# Task input
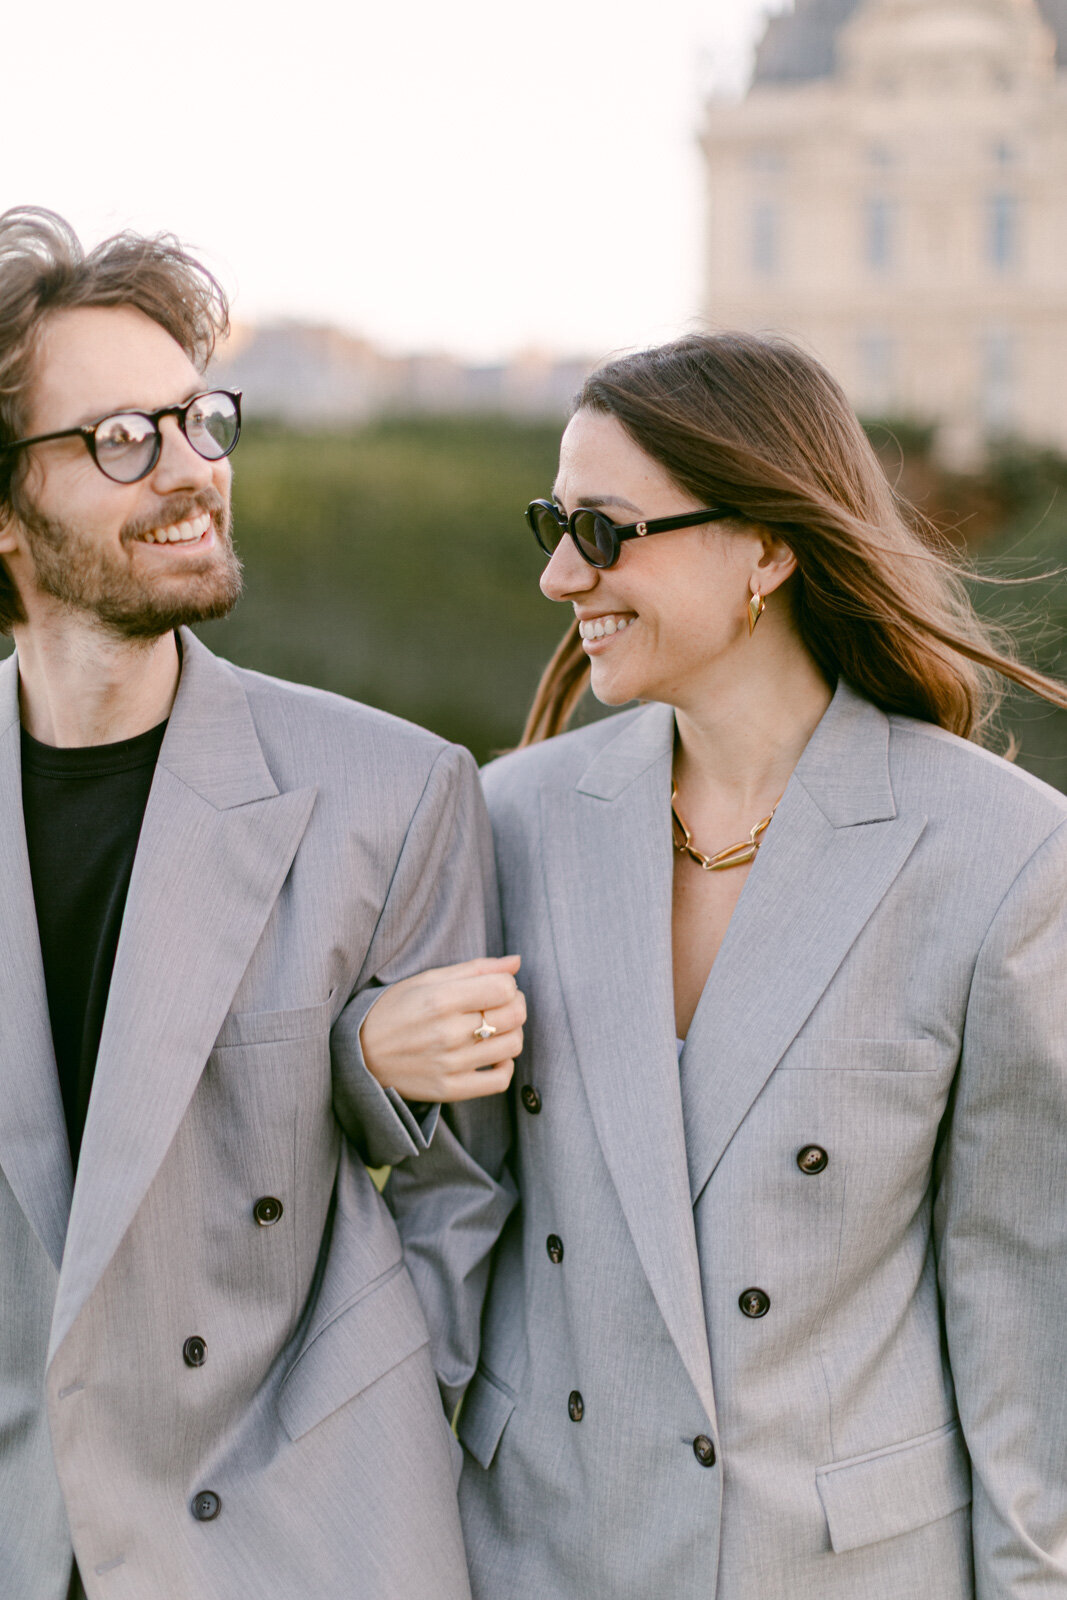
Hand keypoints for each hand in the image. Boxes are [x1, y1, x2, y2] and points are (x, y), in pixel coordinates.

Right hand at [359, 955, 524, 1102]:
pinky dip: (505, 1066)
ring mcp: (450, 1064)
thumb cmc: (395, 1009)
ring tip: (494, 1029)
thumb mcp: (427, 979)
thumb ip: (475, 969)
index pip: (504, 988)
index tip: (495, 987)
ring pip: (512, 1046)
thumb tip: (516, 962)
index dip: (508, 984)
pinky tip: (492, 1056)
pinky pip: (500, 1081)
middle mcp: (448, 1032)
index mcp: (441, 999)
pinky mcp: (450, 1089)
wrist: (360, 1054)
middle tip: (499, 1005)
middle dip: (515, 1005)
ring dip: (512, 1033)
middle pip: (514, 1016)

# What to do
Leave out the pictures and retype every line above exactly.

# Result below
Hand keypoints for each hand in the image. Boxes are [x1, y1, x2, y2] and points are (x, y), in pixel coordinates.

Right hand at [359, 955, 524, 1102]:
pinky dip: (505, 1066)
ring mcp: (450, 1064)
thumb cmc: (395, 1009)
ring tip: (494, 1029)
thumb mcp: (427, 979)
thumb ip: (475, 969)
index pip: (504, 988)
index tip: (495, 987)
ring pip: (512, 1046)
thumb tip: (516, 962)
index dip: (508, 984)
pinky tip: (492, 1056)
pinky pip: (500, 1081)
middle mcp: (448, 1032)
index mcp: (441, 999)
pinky mcp: (450, 1089)
wrist: (360, 1054)
middle tip: (499, 1005)
middle dip: (515, 1005)
ring dip: (512, 1033)
middle pip: (514, 1016)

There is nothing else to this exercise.